O processo corre em segredo de Justiça no Tribunal Regional do Trabalho do Rio de Janeiro. A enfermeira pede R$ 328.115,27 do espólio deixado por Zagallo e do filho caçula, que, segundo ela, coordenava diretamente suas funções enquanto trabalhava com o ex-técnico. A reportagem tentou contato com Mario Cesar e com sua advogada. Nenhum deles respondeu a mensagens e ligações
Zagallo morreu em janeiro deste ano, aos 93 anos de idade. A enfermeira diz que estava no hospital cuidando dele até o dia da morte. Ela ingressou com a ação em abril, cobrando FGTS, multa, 13º, férias proporcionais e vencidas, diferenças salariais, verbas rescisórias, horas extras e indenização por assédio moral…
Segundo a enfermeira, durante a pandemia, a funcionária da limpeza deixou de ir ao apartamento. Então, ela passou a ter que realizar serviços além do seu escopo, como limpeza do banheiro, passar roupas e preparo das refeições de Zagallo. Tudo isso diante de um ambiente de trabalho "hostil e humilhante".
Em sua versão, o filho de Zagallo dava "ordens agressivas" para o cumprimento das novas obrigações, "muitas vezes acompanhadas de gritos"…
Ela mencionou que, em um grupo de WhatsApp feito pelo empregador, Mario Cesar passou a fazer comentários depreciativos.

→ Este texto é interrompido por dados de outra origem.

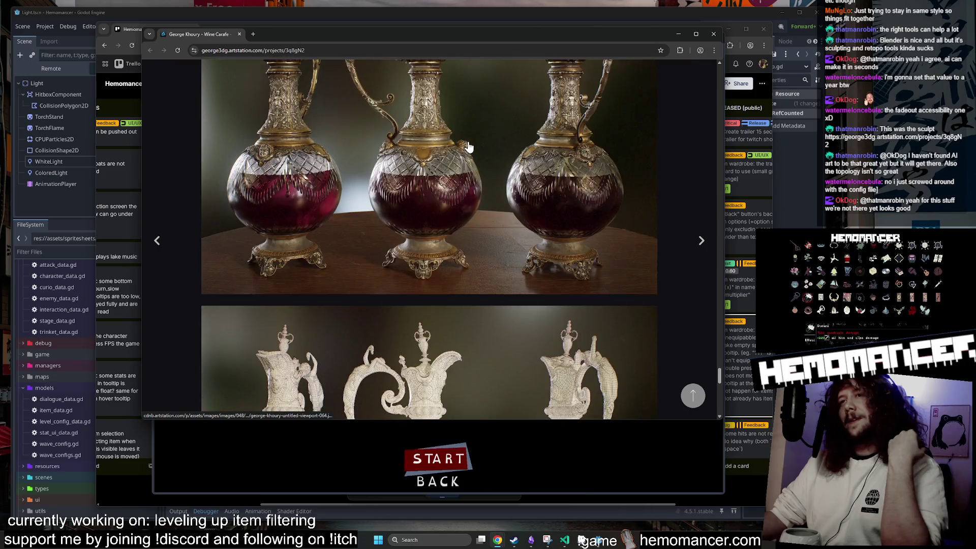
scroll(468, 147, "down", 10)
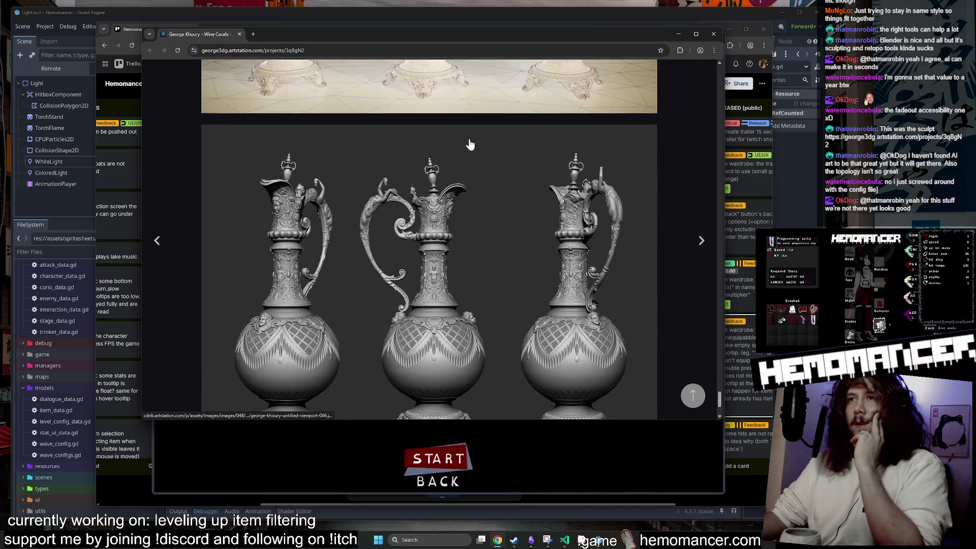
scroll(470, 145, "down", 12)
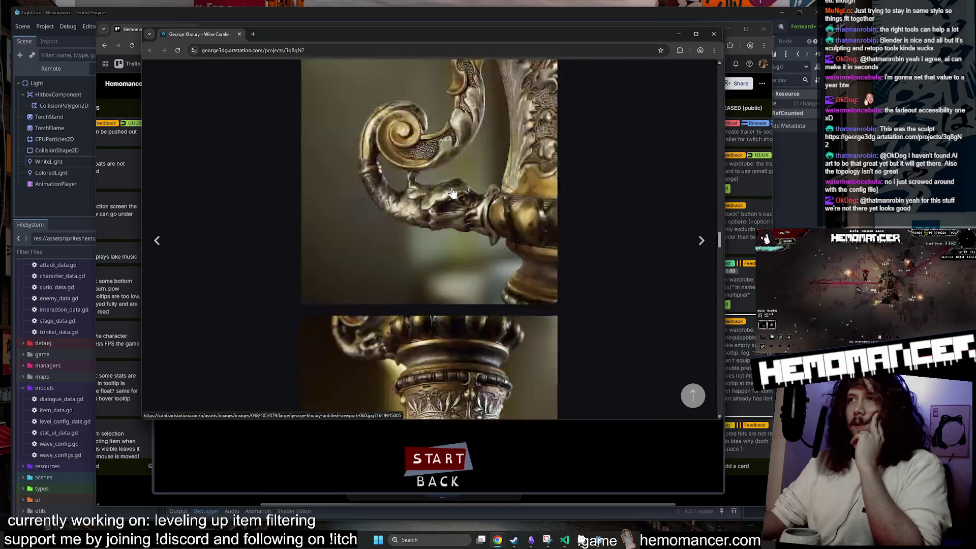
scroll(453, 193, "up", 20)
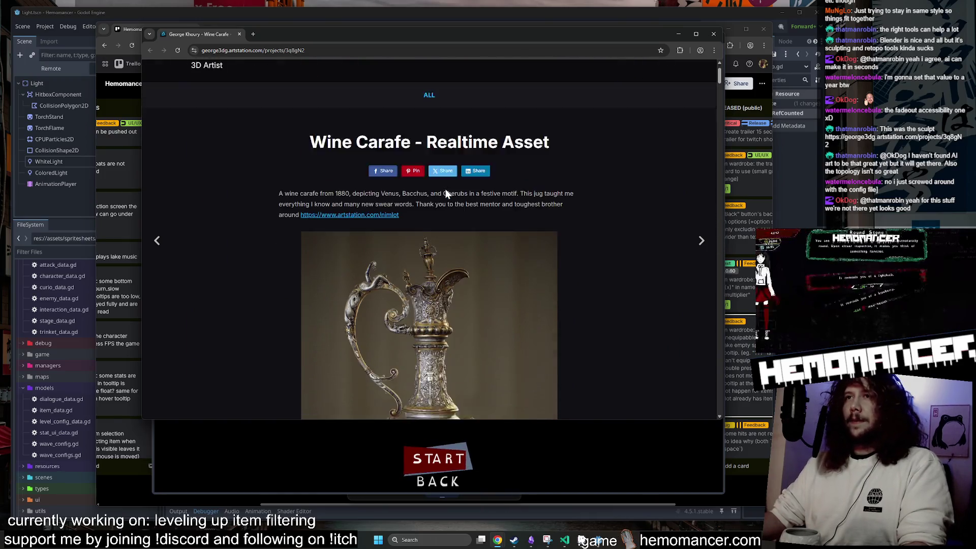
scroll(446, 193, "down", 3)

Começou a sugerir que a enfermeira deveria realizar tarefas extras enquanto Zagallo dormia, além de expor vídeos de sujeira no banheiro com acusações de má higienização. Isso aconteceu em um dia em que a profissional precisou levar o idoso, com suspeita de infecção, às pressas ao hospital
"Foi submetida a uma série de constrangimentos, humilhações e exposições indevidas. A dependência do salário para seu sustento pessoal a tornou vulnerável à situação abusiva, obrigando-a a tolerar o ambiente hostil", diz o processo.
A enfermeira afirma que, quando passou por entrevista de emprego para a vaga de cuidadora de idoso, em julho de 2017, Zagallo estava lúcido, mas dependia de auxílio para serviços básicos de locomoção, alimentação e higiene pessoal. O salário era de R$ 2.400, com 6 plantões por mês de 24 horas realizados na casa de Zagallo, mais um acréscimo de R$ 400 por plantão emergencial ou excedente. A enfermeira diz que foi dispensada em 5 de janeiro deste ano, por ocasião da morte do ex-jogador…
A coluna tenta contato com Mario Cesar, que também é inventariante da herança de Zagallo, desde a segunda-feira, mas ele não respondeu às mensagens ou ligações. A reportagem ainda ligou para o escritório de sua advogada no espólio, mas, segundo informado, ela não tem ido ao local, e não tinham autorização para passar seu contato direto.